The Charity Commission must step up to protect single-sex charities 

To protect charities, the Charity Commission and EHRC need to step up

Single-sex charities play an important role in meeting the needs of one sex or the other in many areas, including healthcare, mental health, social issues, sport and education. 

Although charities are a form of voluntary action, the state requires that charity trustees pursue the charity’s objects, including when those objects are limited to supporting just women or just men. The legal framework for charities exists to protect charities’ beneficiaries against charities being captured by interlopers or incompetents who divert the resources to some other purpose. 

Charities can change their mission and their beneficiary group by changing their objects. The Scout Association, for example, allowed girls to join in 1976. This was undertaken through an open process of consultation and decision among members, and then agreed with the Charity Commission. 

But in recent years some long-established charities set up for the benefit of women and girls, such as Girlguiding UK and the Women’s Institute, have simply reinterpreted the word “women” in their governing documents to claim that it includes men who identify as women. Other charities such as the Girls’ Day School Trust have stuck to their original mission and have not reinterpreted the words women and girls to include men and boys. 

To date, the Equality and Human Rights Commission and the Charity Commission have not intervened either way, but have allowed charities to make their own choice. The EHRC said about Girlguiding in 2019

“We have written to @girlguiding about their website but not to say they are a mixed sex organisation. Like any membership organisation, the Equality Act allows Girl Guides UK to restrict membership on the basis of sex. We support their choice to have a trans inclusive policy.”

When the regulator takes this laissez-faire approach, trustees are left without the support they need to do their job and comply with the law. Does the law require women’s charities to accept men who identify as women as being part of their beneficiary group, while pretending that nothing has changed? Or, to the contrary, would that be a dereliction of their duty to focus on their purpose?

**RAW DATA**
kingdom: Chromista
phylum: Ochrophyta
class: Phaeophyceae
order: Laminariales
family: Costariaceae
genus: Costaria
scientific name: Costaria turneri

---

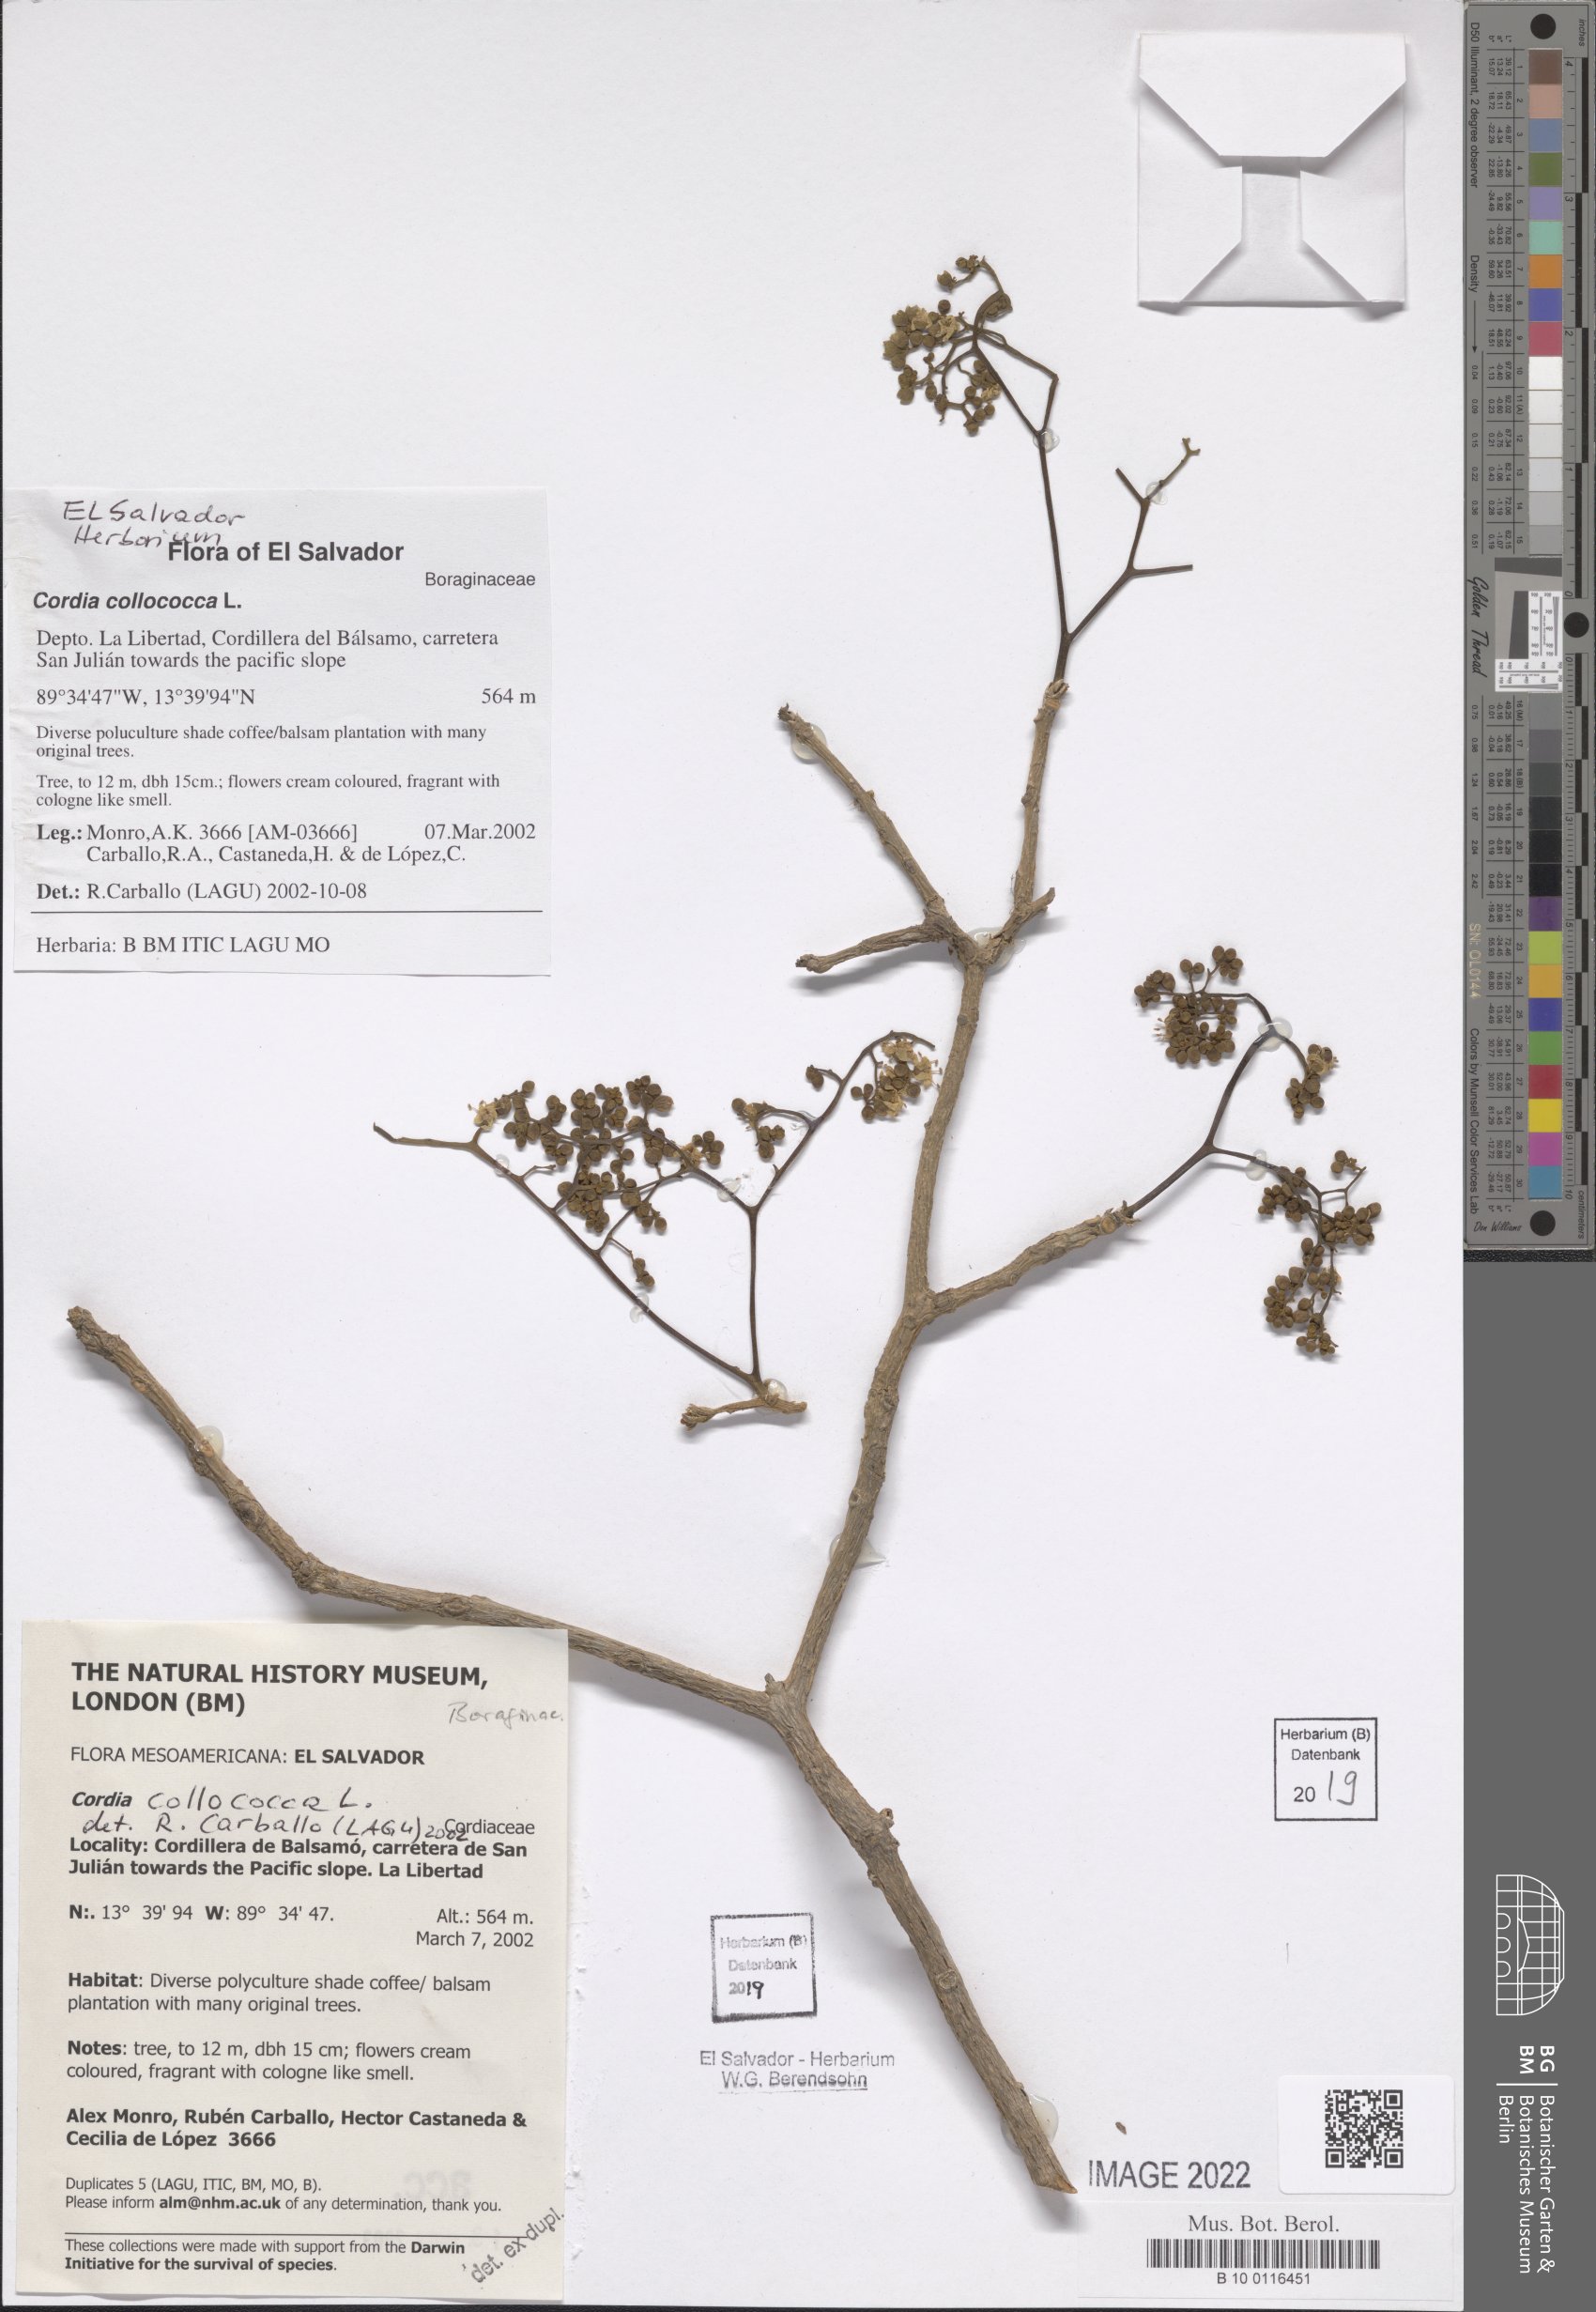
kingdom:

* * *

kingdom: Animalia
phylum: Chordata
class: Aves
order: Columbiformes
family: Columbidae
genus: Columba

**PROBLEM REQUIREMENTS**
Copy word for word the stretch of the piece on single-sex charities from "To date, the" through "on their purpose?".

**WRITTEN SOLUTION**
To date, the Equality and Human Rights Commission and the Charity Commission have not intervened either way, but have allowed charities to make their own choice. The EHRC said about Girlguiding in 2019

“We have written to @girlguiding about their website but not to say they are a mixed sex organisation. Like any membership organisation, the Equality Act allows Girl Guides UK to restrict membership on the basis of sex. We support their choice to have a trans inclusive policy.”

When the regulator takes this laissez-faire approach, trustees are left without the support they need to do their job and comply with the law. Does the law require women’s charities to accept men who identify as women as being part of their beneficiary group, while pretending that nothing has changed? Or, to the contrary, would that be a dereliction of their duty to focus on their purpose?